When people talk about a decline of morals, they are generally talking about this decline among the middle class and/or the lower working class and poor. They are hardly ever talking about the rich or the super rich. The truth that is shocking to many Americans is that the rich, as a group, are NEVER moral. Life among the rich is always one big bacchanalia. Don’t believe me. Read the histories and biographies of the royal families of Europe and of the tycoons of American history. Just pick one famous American family, the Kennedys of Massachusetts, and use them as a case study. You can’t blame socialism for the vast immorality and crime of Joseph Kennedy and his sons.

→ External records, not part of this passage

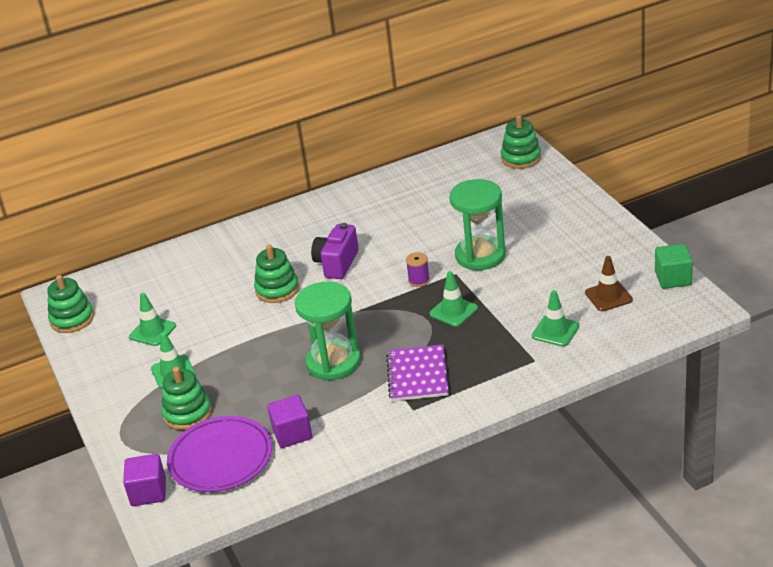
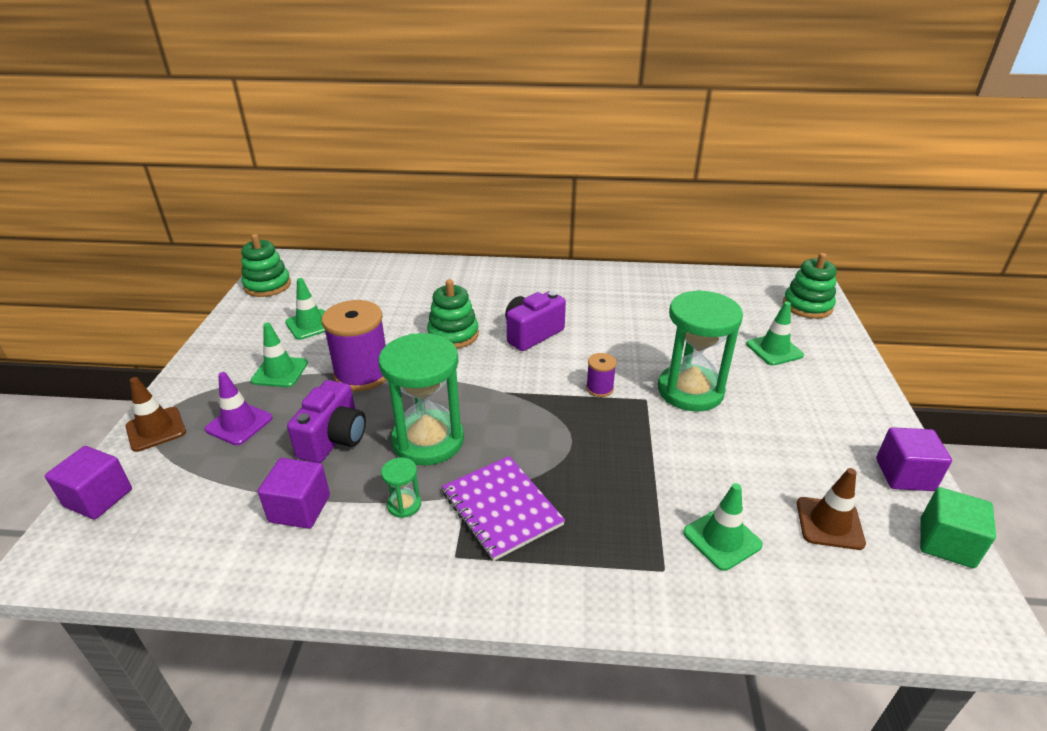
camera: 25 degrees right, 0 degrees up
(130, 444) = (156, 429): none -> brown traffic cone
(187, 413) = (239, 424): green stacking toy -> purple traffic cone
(221, 458) = (203, 497): purple plate -> none
(239, 345) = (362, 374): none -> purple spool
(268, 391) = (334, 439): none -> purple camera
(356, 401) = (404, 505): none -> green hourglass
(418, 375) = (501, 508): purple notebook -> purple notebook turned 60 degrees counterclockwise
(453, 311) = (609, 444): green traffic cone -> green traffic cone (774, 350)
(636, 251) = (904, 475): none -> purple cube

Nor can you blame socialism for the vast immorality and crimes of Italian organized crime "families."Nor can you blame socialism for the vast immorality and crimes among American settlers in the Old West during the period when it was the “wild west” (approx. 1865-1900).
There a whole loud and powerful movement political conservatives and libertarians who want to blame the progressivism of FDR’s New Deal and the progressivism of the 1960s/1970s for EVERYTHING that is wrong with America. They want to believe that the USA was a virtual Utopia before FDR was elected in 1933. I can tell you are too sophisticated to fall for this. It is so much more complicated that that. I am no fan of the “Sixties.” But we must ask: What really caused all that?
During the Cold War, the term “socialism” was hardly ever heard in the USA among the general public. Rather, the term “Communism” was used to refer to the USSR, PRC, North Vietnam, etc. Only in the last four years or so has there been an explosion of the term “socialism.” This is for a reason, I believe. I believe that they want to equate Social Security, Medicare, and Banking Regulations, Environmental Regulations, Antitrust Laws, Inheritance Tax Laws, Minimum Wage Laws, Health Insurance Laws, pro-Labor Union Laws, Food Stamps, College Student Aid, etc., with the sort of societies run by the dictatorships in the USSR and the PRC. Back when Communist Parties were powerful in the world, capitalists were eager to have wealth redistribution social programs for the lower working class and middle class as a means to prevent Communism in the USA. But now that Communism has been essentially vanquished everywhere, and Global Capitalism and Banking is dominant everywhere, they are now emboldened to declare all these social programs to be “unconstitutional,” “evil,” “socialism,” and “immorality promoting.”
Modern advances in scientific knowledge and technology are also changing economic,social and moral patterns in ways that are different from all of previous human history. This will probably continue, and the results may be different from what hardly anyone expects.
I will stop myself now. There many great books out there by honest, careful, objective historians and social scientists. Yes, read the “screed” books by partisans on both or all sides too, to see what they are saying. But unless you are content to be a tool of political manipulators, you go beyond the screaming, condemning politicos who are constantly on the radio and TV.
There are some very credible scholars out there who make the case that unregulated Capitalism is the greatest destroyer of morals and family values on the planet. Just think of all the novels of Charles Dickens, as one expression of that point of view.
Just please study both sides of this important question!
I can think of one great book by a fair, objective and thorough historian. The book is titled Eagles and Empire: The United States, Mexico, and the Struggle for a Continent (2009). The author is David Clary. It cover the period of American history from about 1820 to about 1850. It is very eye opening. But to me, the real value is what is shows about enduring traits (mostly bad ones, such as greed, deceit, lust, callousness, personal ambition, but also some good ones such as honor, honesty, decently, generosity, intelligence, fairness, tolerance) of human beings in all times, all places.